Subject to its efficacy a similar approach will be considered via email, and online access to individuals own care plan via a secure website and database.

Carers will be recruited to the study through a triage system to identify a greater level of need than an otherwise general enquiry to the helpline.

Carers will be contacted at agreed and regular intervals for up to 6 months. 

Inclusion criteria:

  • The participant will be the identified principle carer of someone with dementia.
  • A formal diagnosis of dementia has been made.
  • Evidence through initial screening of carer burden and stress or depression.
  • The carer has no formal mental health diagnosis of their own

Assessment tools may include

  • The Admiral Nursing 17 point assessment schedule
  • The Zarit Burden Interview  
  • The CES-D Scale self-reporting depression measurement tool (2)
  • A Cost Benefit Analysis tool will be utilized to assess cost effectiveness of the programme.

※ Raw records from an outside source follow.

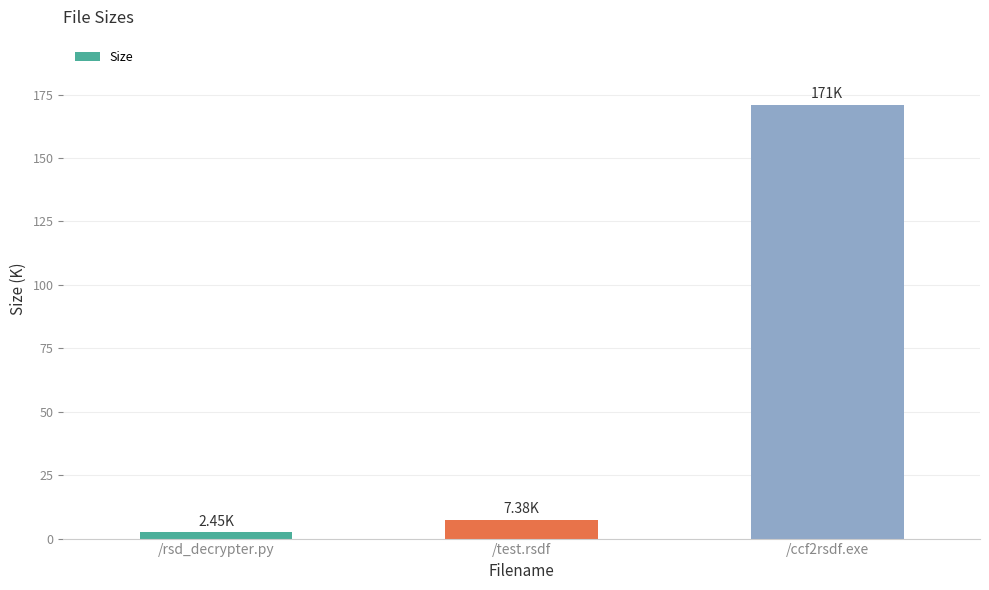

What value does the data have at /test.rsdf?

7.4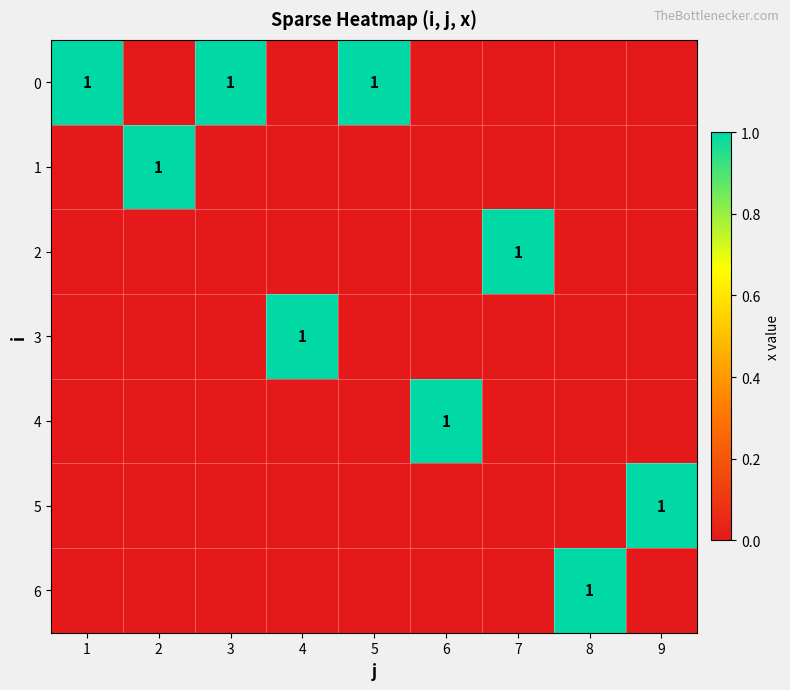

The value of 4 at 3 is 0. True or false?

True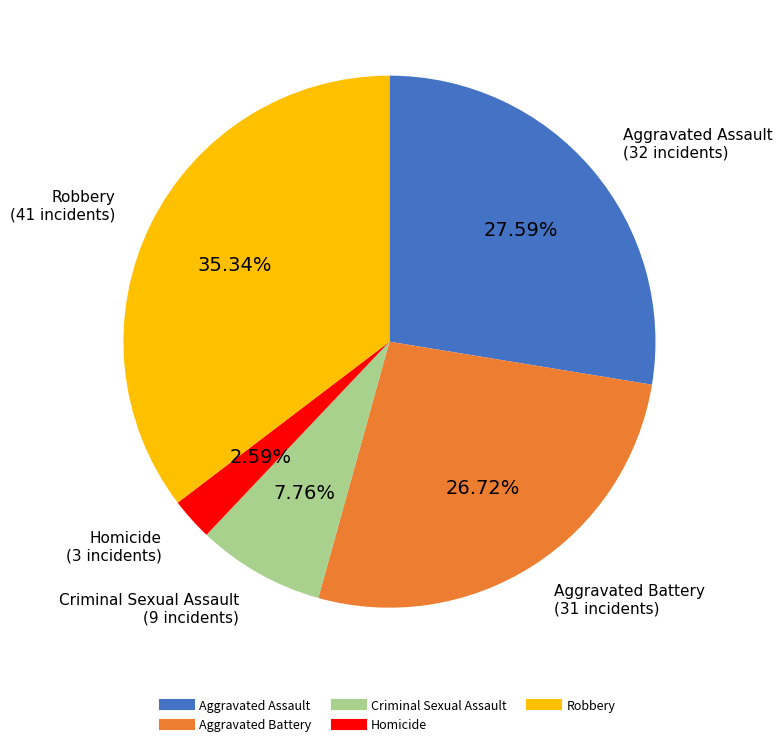

To the nearest percent, what is the combined percentage of Criminal Sexual Assault and Aggravated Battery?

34%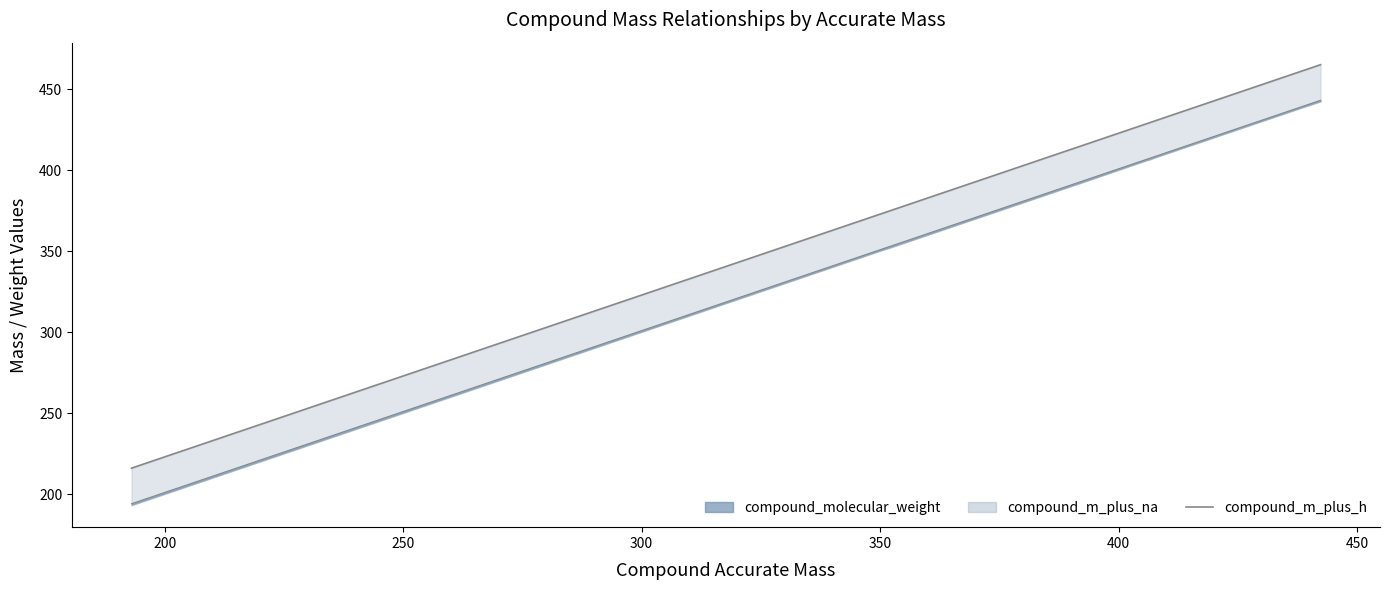

The chart shows a value of 673.0 at 13. True or false?

False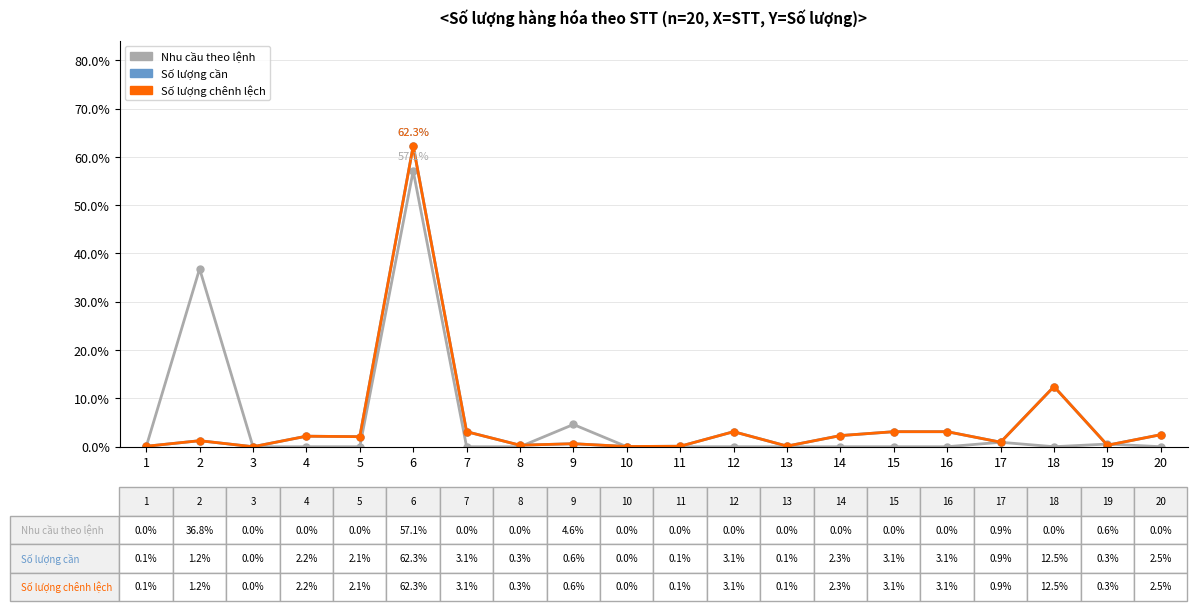

Does the chart have visible grid lines?

Yes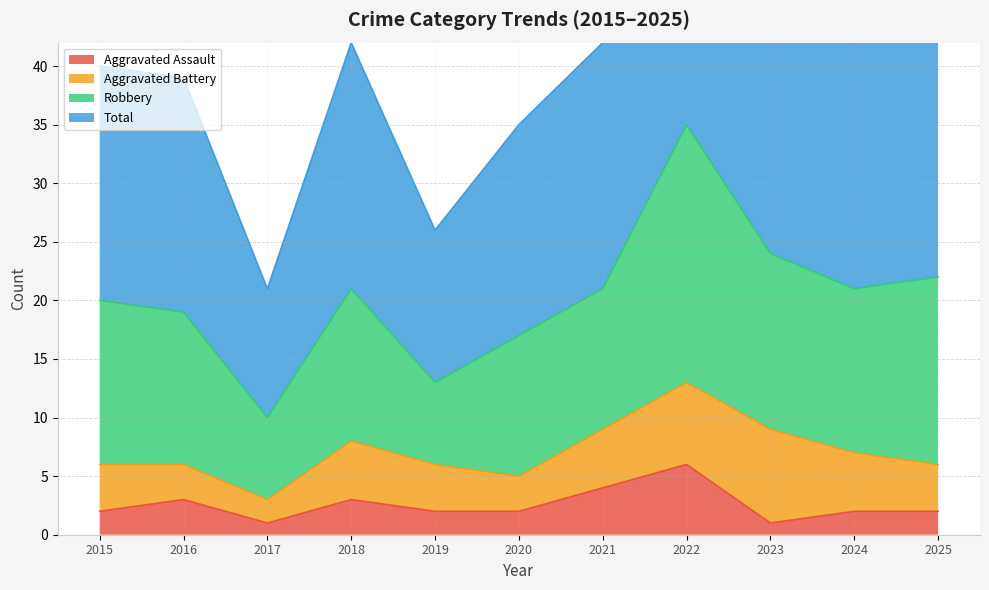

What is the value of the Total point at the 6th from the left?

35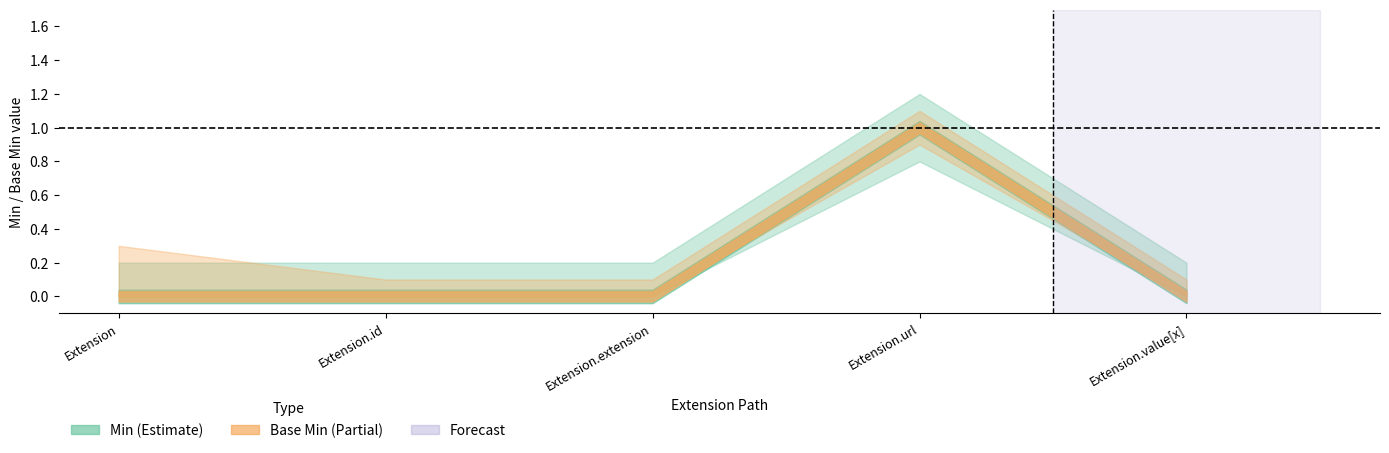

What is the sum of all Base Min values?

1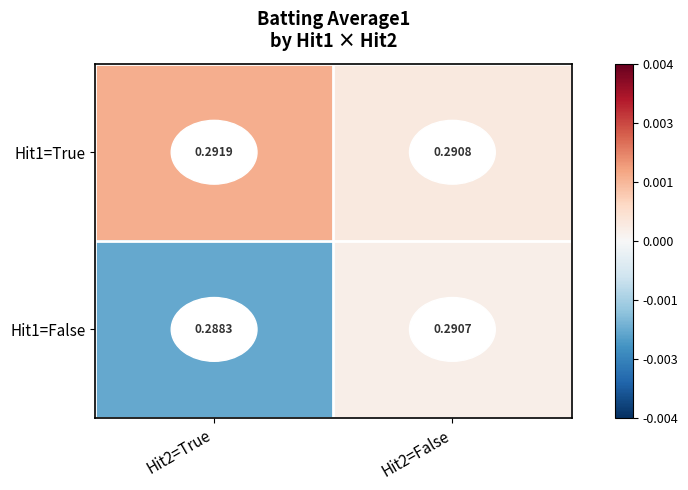

Between Hit2=True and Hit2=False, which series saw the biggest shift?

Hit1=False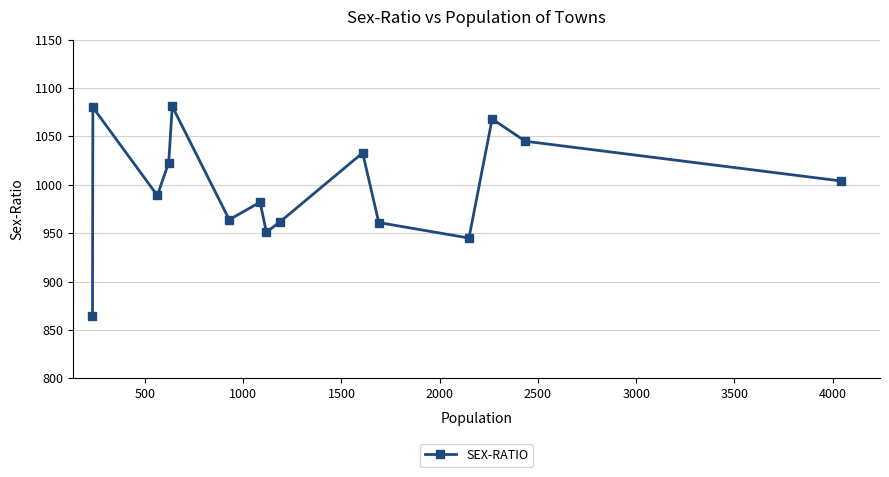

How many values exceed 989?

7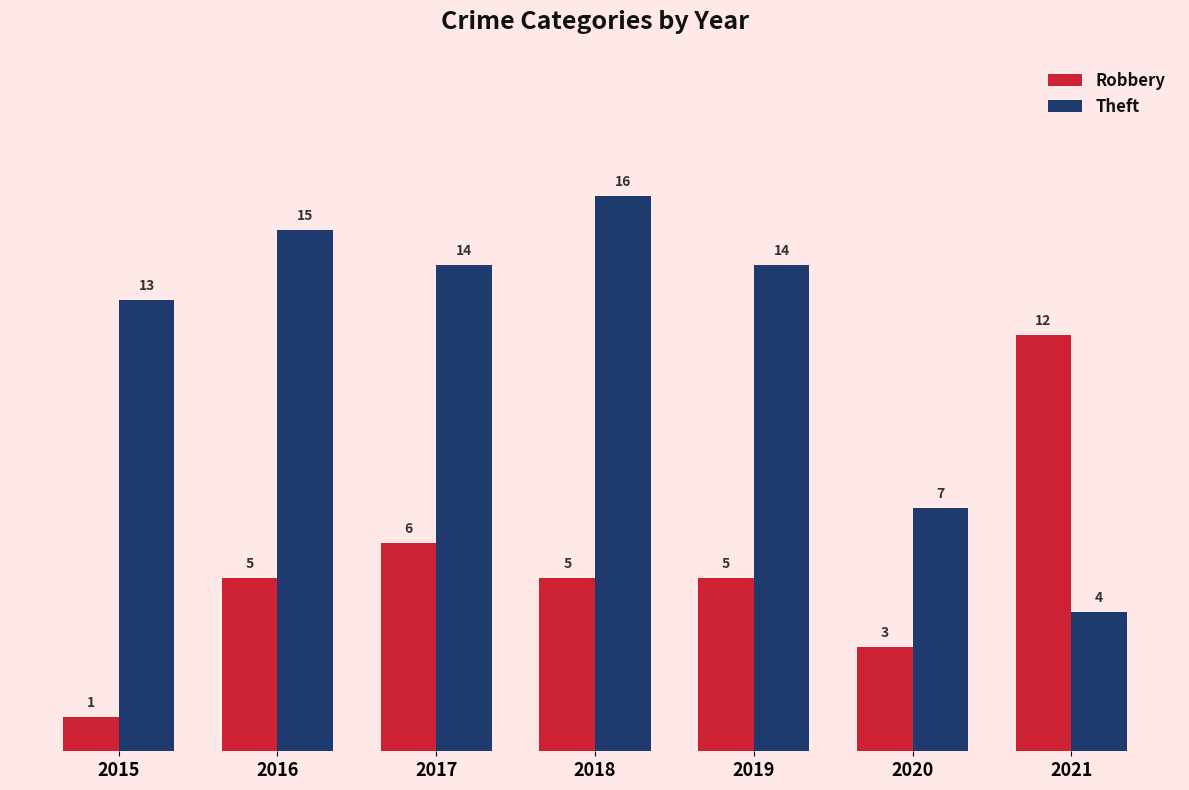

What are all the series names shown in the legend?

Robbery, Theft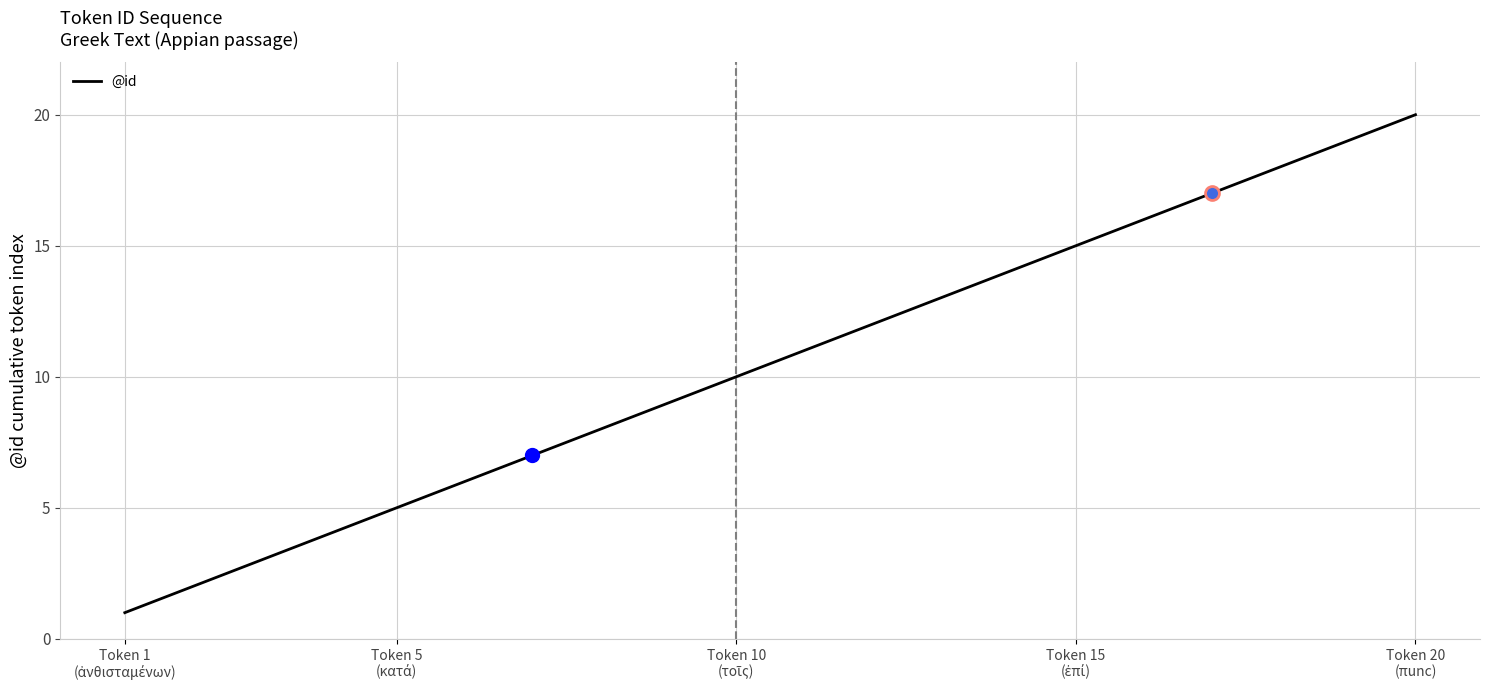

What is the difference between the maximum and minimum values?

19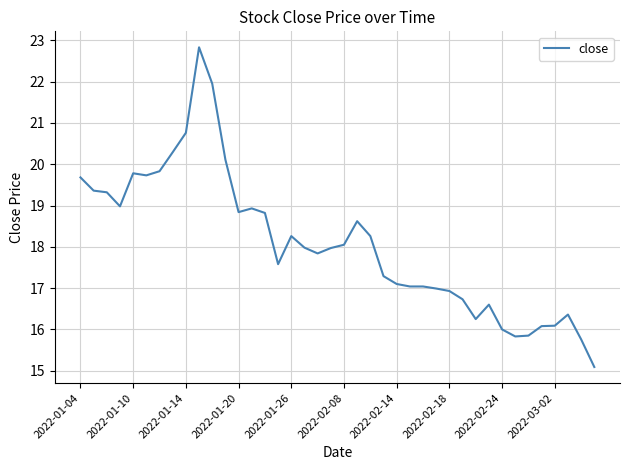

What is the maximum value shown in the chart?

22.8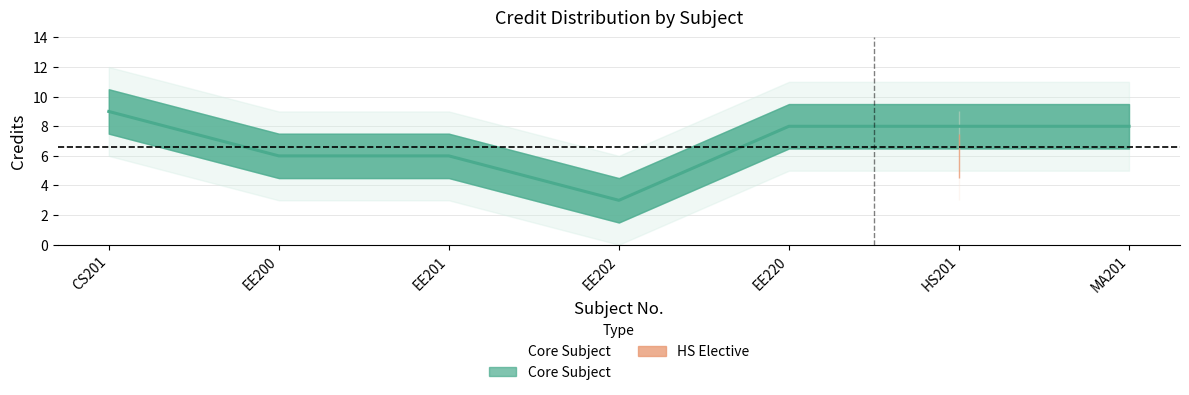

True or false: the data has more than 2 interior local peaks.

False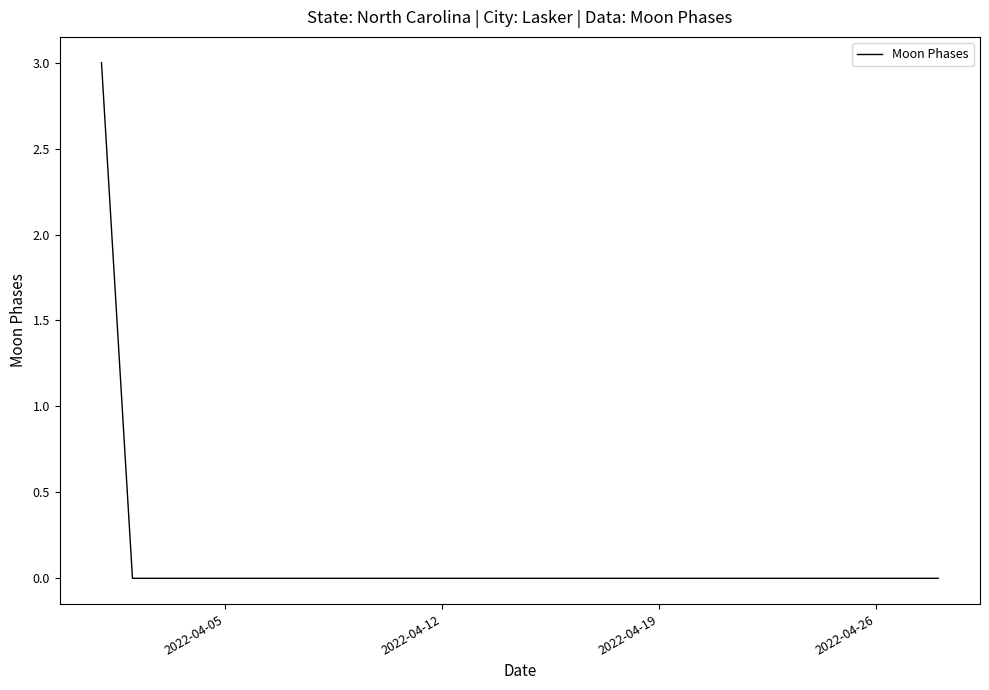

What is the greatest value displayed?

3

Anticipated outcomes include reduced stress, burden, and increased caring skills. This two year pilot study will commence May 2012.

P8.5. Adherence to a psychosocial intervention protocol: the hassles of ever-changing practice in community mental health services

Anouk Spijker, Emmelyne Vasse, Eddy Adang, Frans Verhey, Hub Wollersheim, Myrra Vernooij-Dassen

Background: Analysis of health professionals’ use of the Systematic Care Program for Dementia (SCPD) showed no effect on patient and caregiver outcomes, partially because of the health professionals’ limited adherence to the SCPD.

Aims: To explore barriers and facilitators affecting adherence to the SPCD intervention protocol in community mental healthcare.

Method: Qualitative thematic framework analysis at six levels of healthcare. Semi structured interviews were held with 11 health professionals in six community mental health services across the Netherlands.

Results: Barriers and facilitators appeared at nearly all healthcare levels. The key themes that facilitated the use of SCPD when present and hindered its use when absent were appreciation of the intervention and training, involvement in deciding to participate in the study, leadership and secretarial assistance.

Conclusion: Although barriers and facilitators are usually studied in the implementation phase of effective interventions, they appear in the introduction phase of intervention studies. They should therefore be studied in that phase.